Malware that uses Exchangeable Image File Format (EXIF) data to hide its code has migrated to a new platform: GoogleUserContent sites, such as Google+ and blogger forums.
In this technique, previously seen on Pastebin and GitHub, hackers embed malicious code within uploaded images – a stealthy approach, since images are rarely scanned for malware, researchers at Sucuri said on Thursday.
These scripts can weaponize the website by uploading a predefined web shell or arbitrary files, placing defacement pages, establishing backdoors and more, and then can email the addresses of successfully exploited sites back to the attacker. The migration to Google exacerbates the pervasiveness of the problem.
More specifically, the code is injected into the technical EXIF metadata within the website images; EXIF headers are generated automatically by digital cameras to record camera information in the headers of JPEG and TIFF files. Hackers can access EXIF data for existing images by capitalizing on any vulnerabilities found within the website that expose its coding. From there, they can inject malicious scripts.
The malware succeeds in hiding in plain sight given that it’s injected into legitimate images that are already part-and-parcel of the sites in question. Attackers can compromise these, but they will still load and work properly, offering no tip-off to the webmaster or site visitors that something’s amiss.
“Unless you decide to check their metadata and know how to decode them in each particular case, you’ll have absolutely no idea about their malicious payload,” the Sucuri researchers said. “It’s hard to say where the images originate from, as their URLs are anonymized and have the same format.”
This type of malware infection (a form of steganography) is potentially possible on any site with downloadable images, not just sites that were generated within the GoogleUserContent system. However, the evolution of the technique to Google is a more severe problem, for two reasons: One, Google images are widely downloaded and used (and trusted); and two, it’s harder to report any exposed malware infections within that system, according to Securi.
To the first point: To spread their influence, hackers will try to gain access to popular images or get their own, already-weaponized images uploaded and publicly distributed on trusted sites. In migrating the approach to Google, “we see that the main goal is to host malicious scripts on a reliable and trusted server so that they are always available for downloading from any compromised sites,” explained Sucuri researcher Denis Sinegubko, in a posting on Thursday. “It could be an image uploaded for a blogger post, Google+ post or even a public picture from Google photos.”
Anyone that downloads the image and utilizes it on their site will then be compromised, the researcher told Threatpost in an email interview. “The hacker simply has to wait for reports from that particular infected image and attack any sites that are using it,” he said. “Because of this, it is indeed possible for sites outside of the GoogleUserContent system to be infected.”
The attack can also be taken further. Meni Farjon, co-founder and CTO at Israel-based Solebit, told Threatpost that another unique and evasive way that attackers are using malicious code inside images uploaded to GoogleUserContent is by serving them as part of Office Documents. These remote images are loaded automatically once a user opens up a Word document.
“In order to detect these kind of attacks, Google needs to adopt better anti-malware techniques, specifically in the area of content analysis and, so that they would be able to prevent those type of files being uploaded to googleusercontent.com and better protect the users which can be victimized by this,” Farjon told us.

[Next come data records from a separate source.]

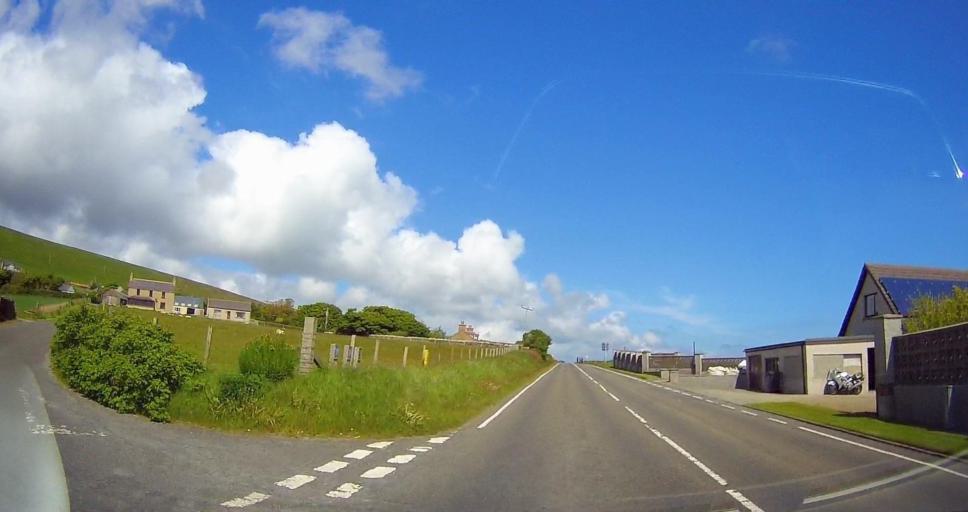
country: GB
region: Scotland
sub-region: Orkney Islands
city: Orkney
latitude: 59.0121
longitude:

Moreover, Google has many tools to remove content but it’s not obvious how to report malware in images. As a result, malware in images uploaded to Google’s servers is harder to report and take down, Securi’s analyst told us.
“Most of their tools require providing links to original posts, pages or comments that contain the infringing content,” Sinegubko said.
The good news is that this technique is hard to produce on a mass level – widespread website infections would require automation and the specific exploitation of vulnerabilities on a specific site.
That’s not to say vigilance isn’t required.
“The most notable thing about this type of attack is that it can be found virtually everywhere on the internet and like most malware attacks, it is generally random – so popular sites are just as vulnerable as new, small or private sites,” Sinegubko said. “We live in a world where there are dangers all around us – some visible, and some invisible.”
Webmasters can minimize the attack surface against these types of threats by keeping up-to-date with security patches, using strong passwords and an application firewall, and monitoring the integrity of the files on the servers.
Average web surfers need to be aware of the dangers too, according to Mukul Kumar, CISO and vice president of Cyber Practice at Cavirin.
“Separate from ensuring the website is secured, end users must also assume that no file or image is safe,” Kumar told Threatpost. “This requires training on how to ensure one’s cyber-posture. Don’t download images from unknown sources, and in the same way that mail is many times filtered, we’ll see more of the same for images. Unfortunately, though larger enterprises many times implement these best practices, these are not as widely deployed by small businesses and individuals.”